Job Title: Teacher
Type of Company: I work for a school district in North Carolina.
Education: BA, Oberlin College MS, Cornell University
Previous Experience: Before teaching in public school, I taught at a residential outdoor education center and in summer camps.
Job Tasks: I work with teachers, administrators, and students to facilitate their use of technology. This includes both technical and curricular support. We use a wide variety of productivity applications, focused largely on media like movies, podcasts, slide shows and graphic design and layout.
When requested by classroom teachers, I work directly with students on independent projects and with classes on classroom projects. Sometimes I lead instruction, sometimes I co-teach, and sometimes I assist the classroom teacher, depending on the demands of the specific project. In addition, I update the school's website. I also help maintain the computers and the computer network at the school and help make purchasing decisions.

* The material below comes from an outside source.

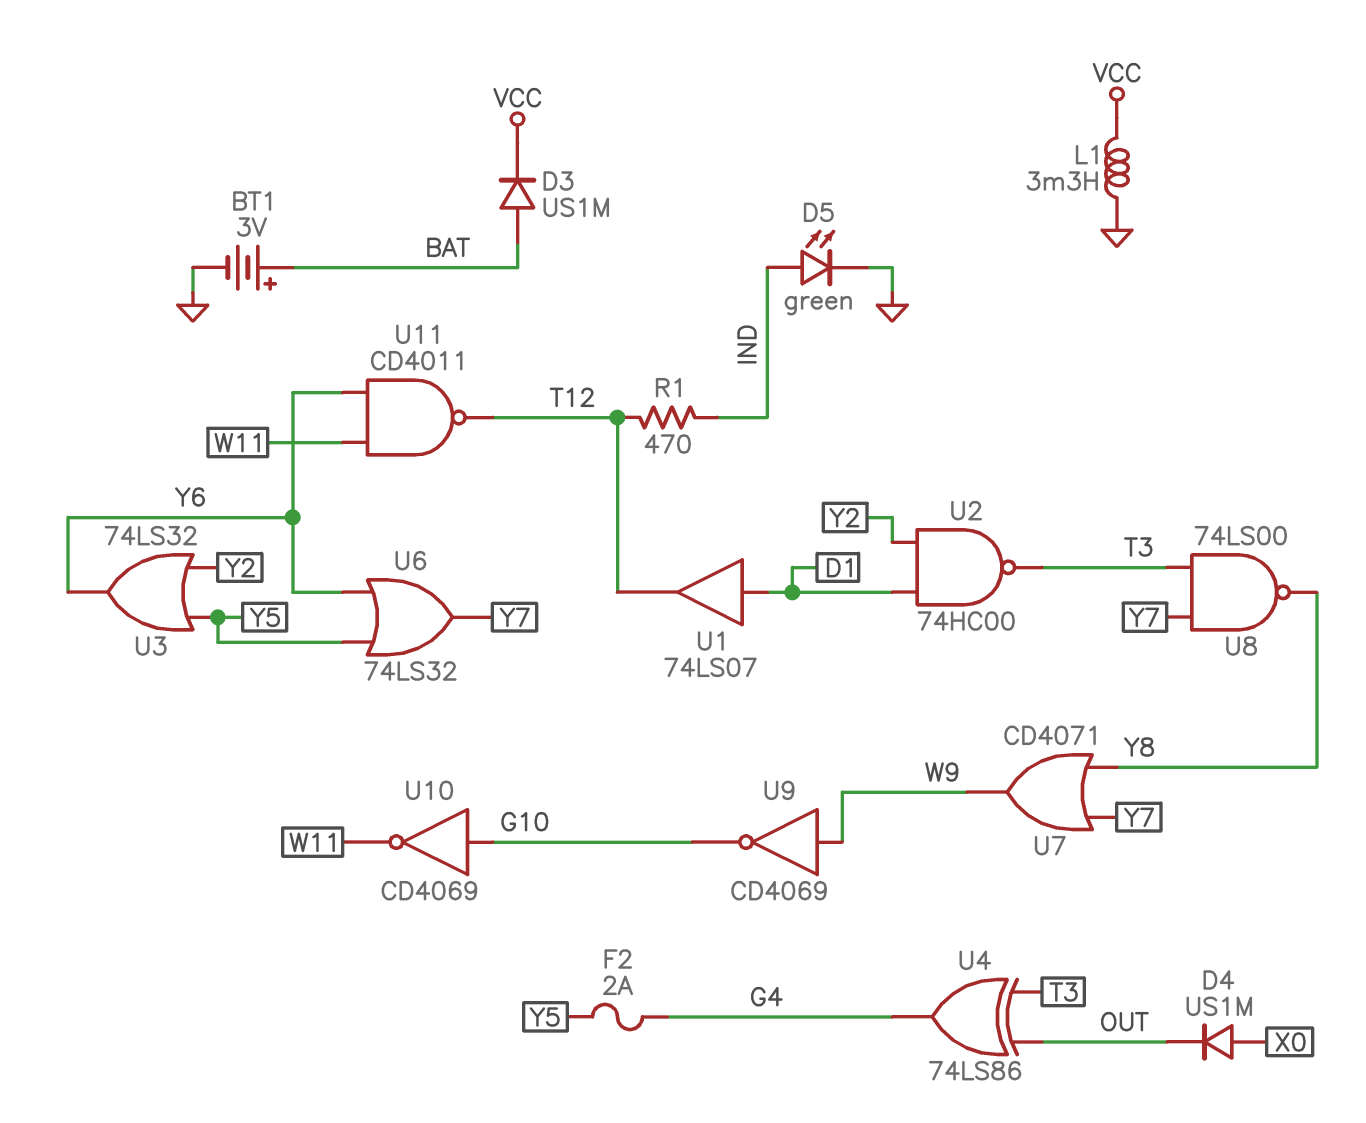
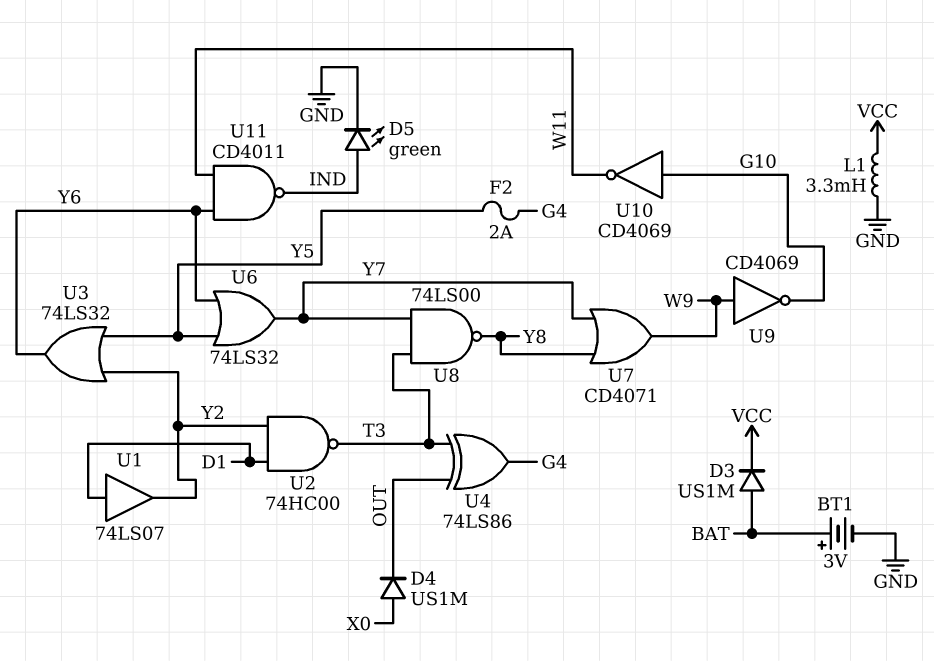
R1: 470 (IND, T12) -> none
U1: buffer 74LS07 (in D1, out T12) -> buffer 74LS07 (in D1, out Y2)
U11: NAND CD4011 (in W11, in Y6, out T12) -> NAND CD4011 (in W11, in Y6, out IND)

I am based in the Media Center of the school. So I also help maintain open circulation in the library and respond to in-time help requests by students and staff.
Best and Worst Parts of the Job: I like the variety of the job and enjoy solving and troubleshooting the technical issues that arise. I really like seeing the excitement of teachers and students as they work to produce materials for their classrooms.
I get frustrated by having to address the same sort of roadblocks all the time. Some people just are very resistant to learning new technologies. They are so afraid of making a mistake, and they don't really learn how to approach the technology. They "cookbook" it instead.
Job Tips: Make sure teaching is right for you. If you don't enjoy working with kids, it's probably not the field for you. If you don't like learning new things, you won't be successful.
Take science courses! Most elementary teachers come woefully ill-prepared to teach science, focusing instead on language arts (reading) and mathematics.
Don't expect to leave school right at the end of the day, or if you do, be prepared to take work home with you.
Establish control of your class from the first day. If you're tough and consistent for the first few weeks, it pays off in the long run.